As Investor's Business Daily (IBD) pointed out, the new powers of the IRS will include, for the first time, the sharing of "confidential taxpayer information with the Department of Health and Human Services, raising the risk of abuse."
In addition, the IRS, as chief enforcer of Obamacare, will:
- Verify individuals have "acceptable" health care coverage;
- Verify businesses with 50 or more workers offer all full-time workers "acceptable" coverage, based on a government-mandated menu of benefits;
- Impose penalties on people who don't buy coverage for every month of the year;
- Confiscate tax refunds of those who fail to purchase "minimum essential coverage;" and
- Penalize businesses that don't offer the minimum coverage for workers.

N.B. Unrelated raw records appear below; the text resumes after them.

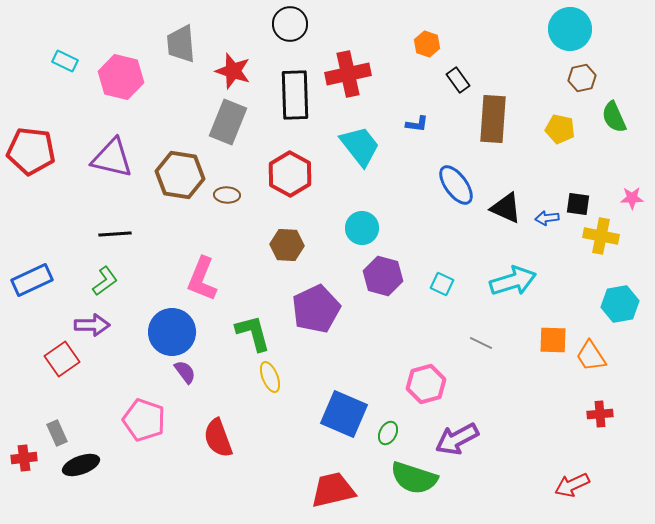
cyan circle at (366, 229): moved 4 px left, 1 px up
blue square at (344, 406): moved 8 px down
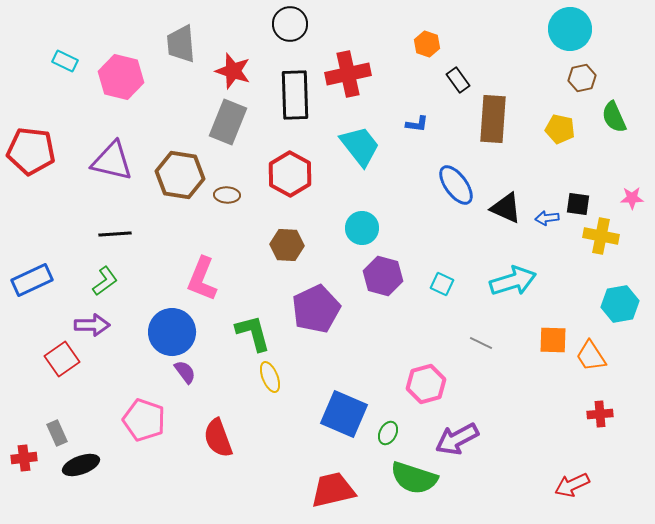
purple triangle at (112, 158): moved 3 px down
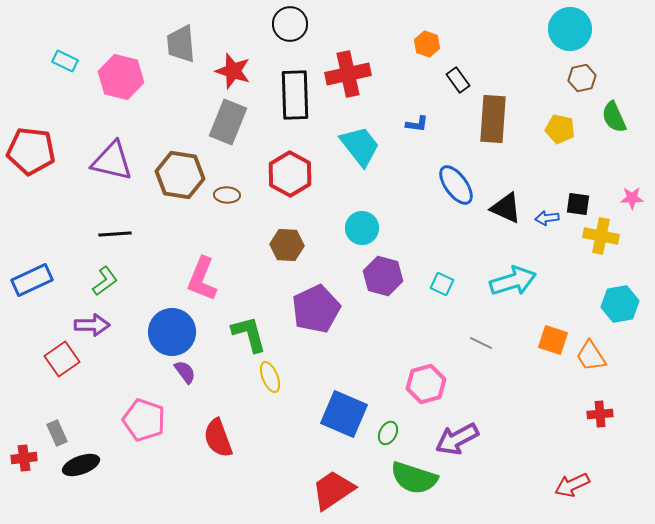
green L-shape at (253, 333): moved 4 px left, 1 px down
orange square at (553, 340): rotated 16 degrees clockwise
red trapezoid at (333, 490): rotated 21 degrees counterclockwise
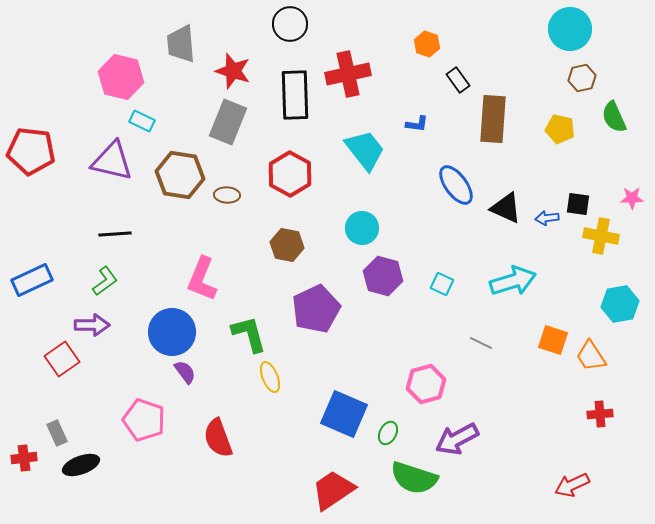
cyan rectangle at (65, 61): moved 77 px right, 60 px down
cyan trapezoid at (360, 146): moved 5 px right, 4 px down
brown hexagon at (287, 245): rotated 8 degrees clockwise
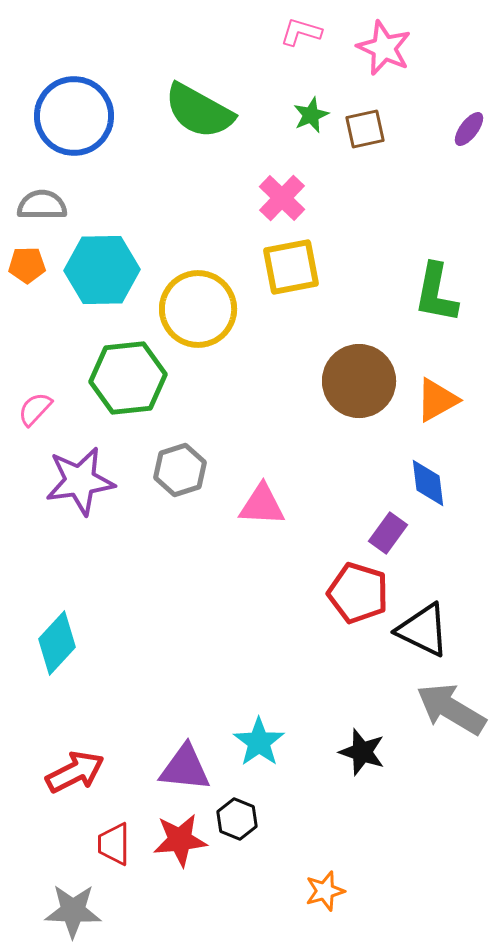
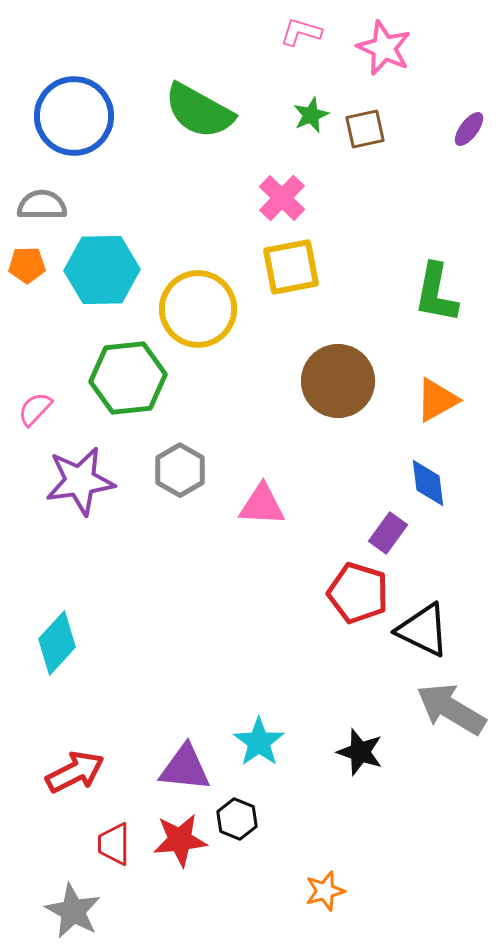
brown circle: moved 21 px left
gray hexagon: rotated 12 degrees counterclockwise
black star: moved 2 px left
gray star: rotated 26 degrees clockwise
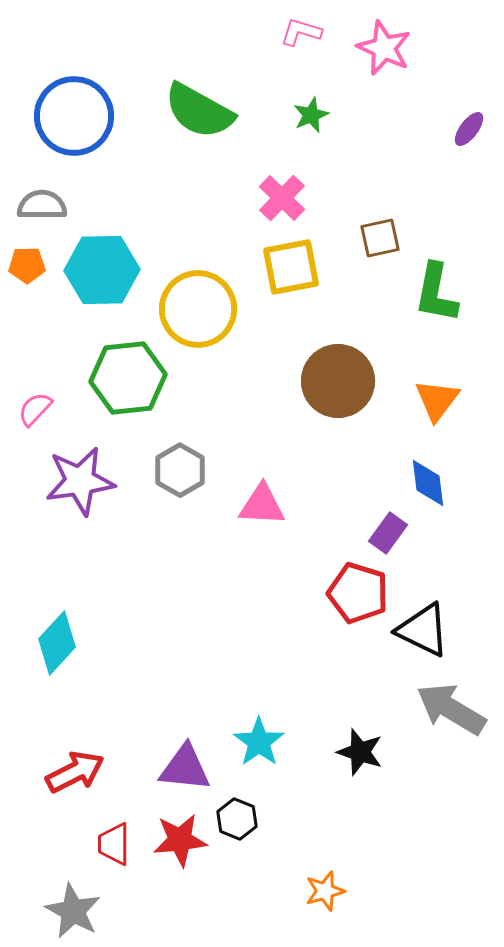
brown square: moved 15 px right, 109 px down
orange triangle: rotated 24 degrees counterclockwise
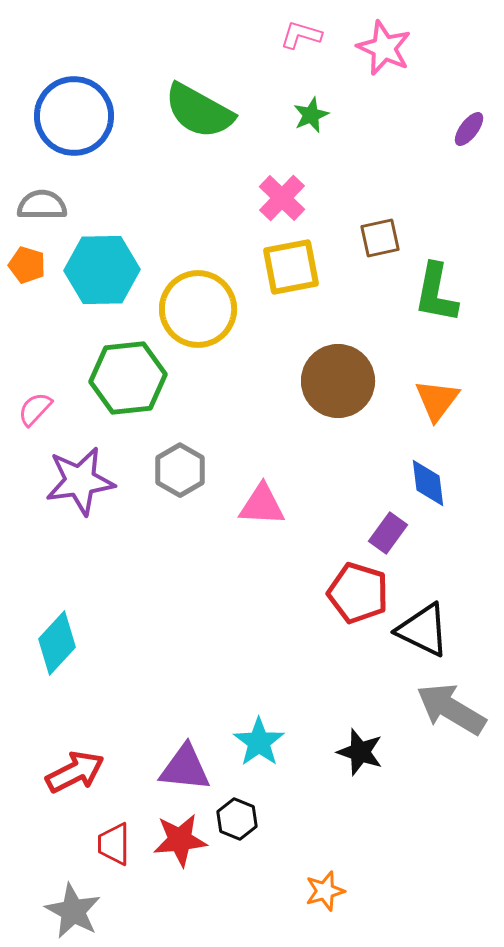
pink L-shape: moved 3 px down
orange pentagon: rotated 18 degrees clockwise
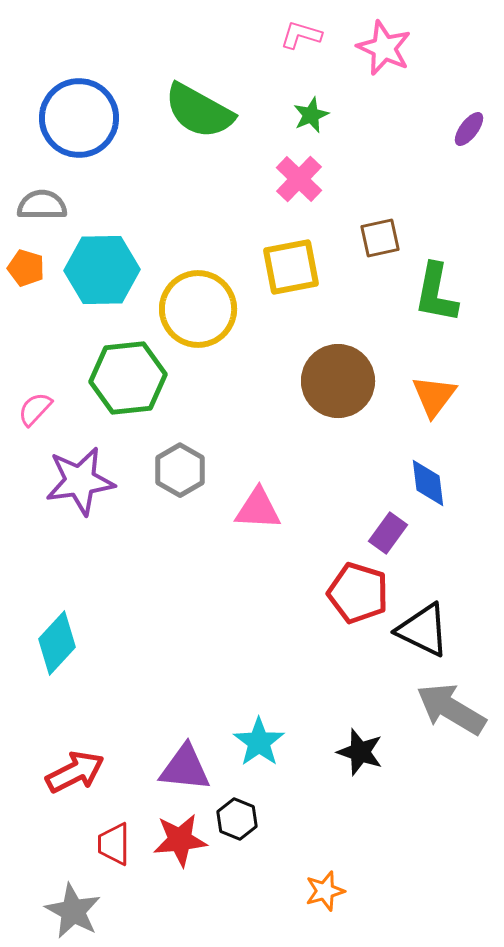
blue circle: moved 5 px right, 2 px down
pink cross: moved 17 px right, 19 px up
orange pentagon: moved 1 px left, 3 px down
orange triangle: moved 3 px left, 4 px up
pink triangle: moved 4 px left, 4 px down
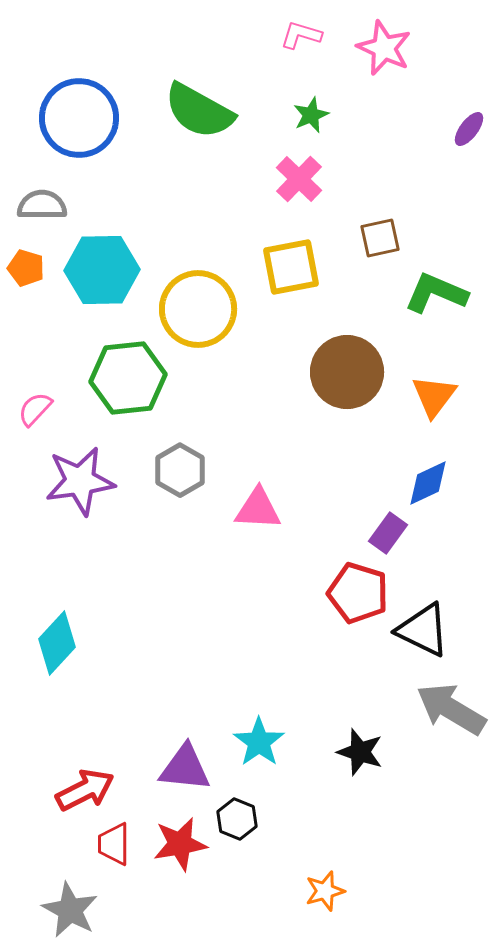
green L-shape: rotated 102 degrees clockwise
brown circle: moved 9 px right, 9 px up
blue diamond: rotated 72 degrees clockwise
red arrow: moved 10 px right, 18 px down
red star: moved 4 px down; rotated 4 degrees counterclockwise
gray star: moved 3 px left, 1 px up
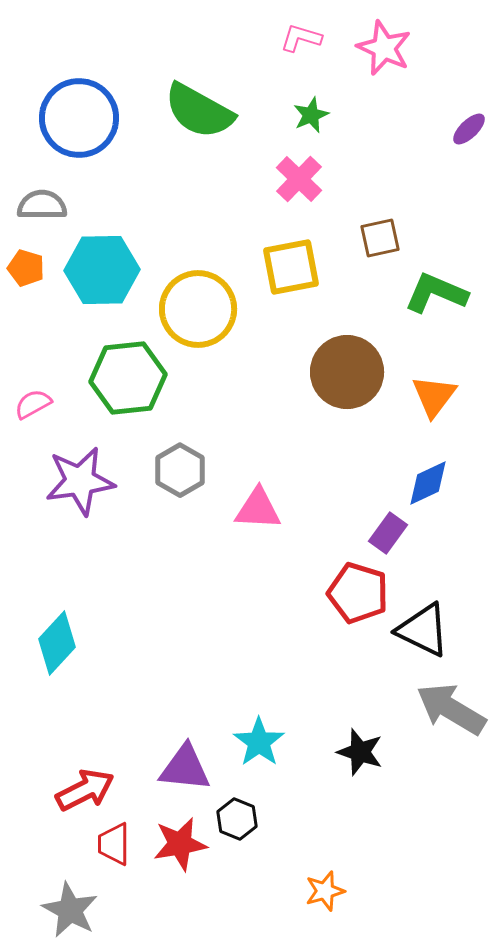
pink L-shape: moved 3 px down
purple ellipse: rotated 9 degrees clockwise
pink semicircle: moved 2 px left, 5 px up; rotated 18 degrees clockwise
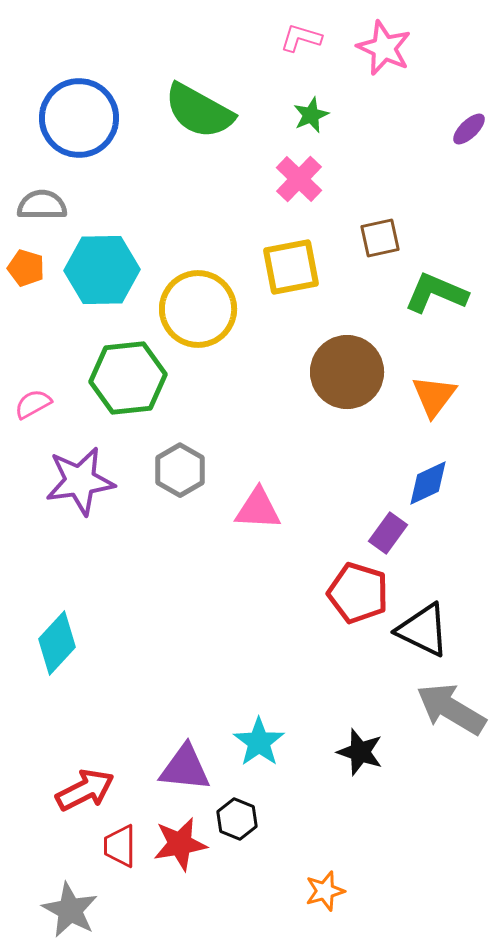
red trapezoid: moved 6 px right, 2 px down
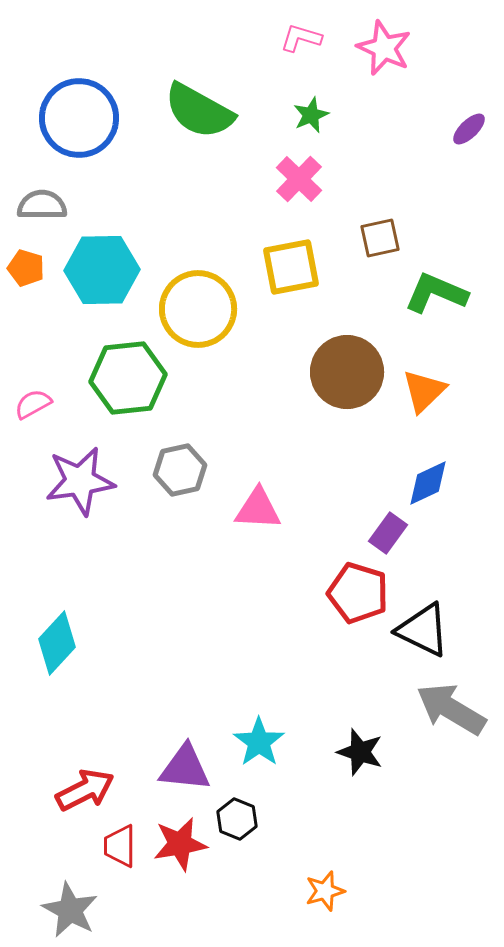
orange triangle: moved 10 px left, 5 px up; rotated 9 degrees clockwise
gray hexagon: rotated 18 degrees clockwise
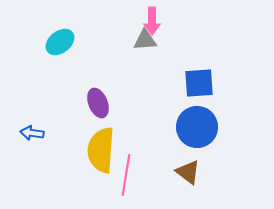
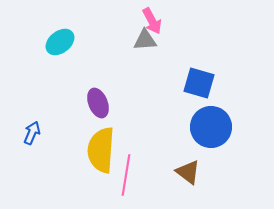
pink arrow: rotated 28 degrees counterclockwise
blue square: rotated 20 degrees clockwise
blue circle: moved 14 px right
blue arrow: rotated 105 degrees clockwise
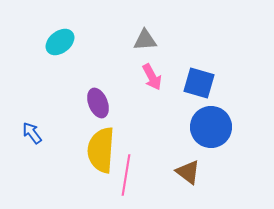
pink arrow: moved 56 px down
blue arrow: rotated 60 degrees counterclockwise
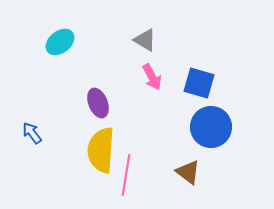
gray triangle: rotated 35 degrees clockwise
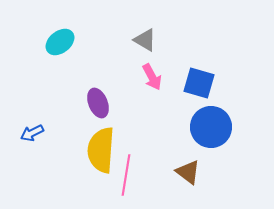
blue arrow: rotated 80 degrees counterclockwise
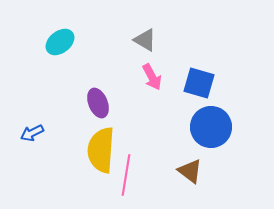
brown triangle: moved 2 px right, 1 px up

At a time when the American public has lost faith in the IRS to act independently, with integrity, and without political considerations, the IRS is being asked to oversee and implement this most private and confidential aspect of our lives, and we are being asked to trust them. As IBD argued, "Imagine a new army of partisan bureaucrats prying into otherwise private medical records and accessing information that only you and your doctor should know." What could go wrong?
These are just some of the latest reasons that Obamacare appears destined to become the "train wreck" that even leading Democratic Senators Harry Reid (NV) and Max Baucus (MT) have predicted, if it's not implemented correctly. Even if it is implemented correctly, it still figures to be a train wreck—by reducing healthcare quality, raising costs, and killing jobs.